Se trabaja también en la creación de nuevas señas para palabras propias de la educación superior que aún no existen y que son necesarias para facilitar el proceso de aprendizaje y el trabajo de los intérpretes. En este sentido hay creadas unas 200 señas nuevas y se proyecta editar un tomo que sirva en el proceso pedagógico de la educación superior.

Así mismo se proyecta el fortalecimiento de un grupo de investigación en torno al tema, así como instituir el programa de inclusión, esto incluye tanto a las personas en condición de discapacidad como el resto de la población que se encuentra en vulnerabilidad.

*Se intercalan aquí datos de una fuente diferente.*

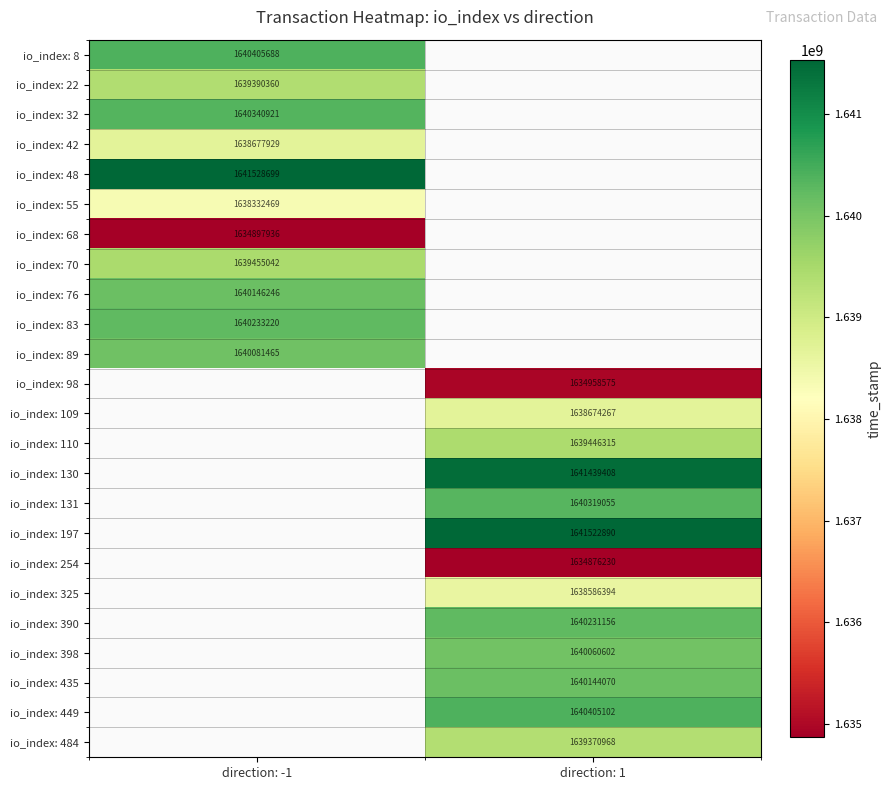

The io_index: 70 series shows 1639455042 at direction: -1. True or false?

True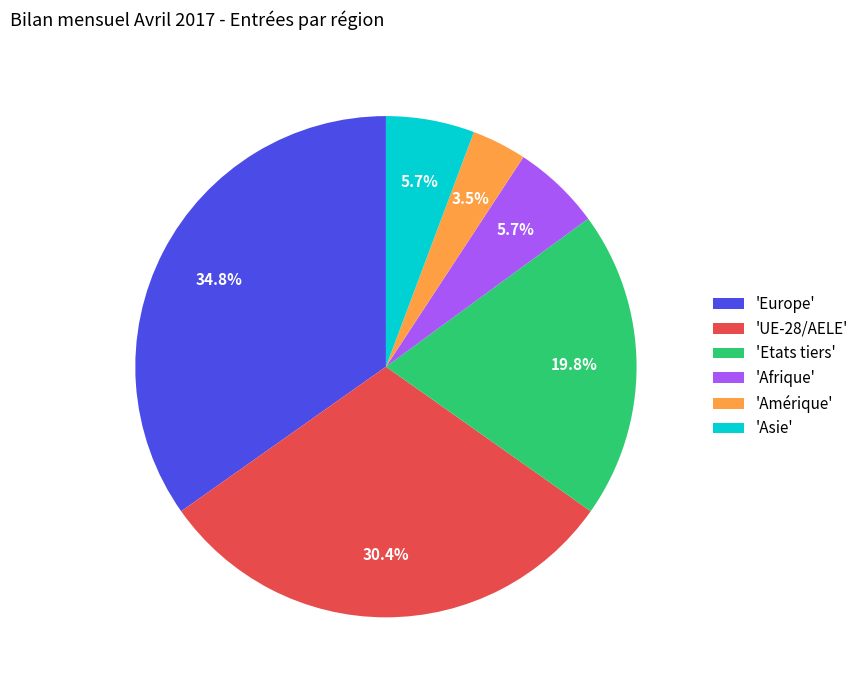

Which has a higher value, 'Amérique' or 'Afrique'?

'Afrique'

Hay un convenio con la asociación de sordos del Atlántico para que avalen esta iniciativa y que esas nuevas señas ingresen al lenguaje de esa población.

Todo este trabajo se viene liderando por la Vicerrectoría de Docencia, la Oficina de Inclusión y la Facultad de Ciencias de la Educación con el apoyo de entidades como el INCI, el INSO y la Red Colombiana de Universidades por la Discapacidad, organización a la cual se está buscando la adscripción de la Universidad del Atlántico.

PROGRAMA DESTACADO. El programa de Inclusión Educativa de la Universidad del Atlántico fue destacado, como el mejor, entre las entidades del Caribe, en el pasado encuentro de instituciones educativas con personal en condición de discapacidad que promovió el Ministerio de Educación Nacional y que se llevó a cabo en la ciudad de Barranquilla.

“Pese a los logros y satisfacciones, aún queda mucho por hacer. Por eso estamos trabajando en la creación de la política de inclusión. Esa es una de las mayores necesidades pues de ello depende la continuidad y fortalecimiento del programa”. Pero esta política, una vez esté creada debe recibir la aprobación del Consejo Superior de la Universidad.

Programas similares a este existen en la Universidad Nacional y en la Pedagógica de Bogotá con las que se ha compartido experiencias, pero en la región Caribe es la Universidad del Atlántico la única que cuenta con el.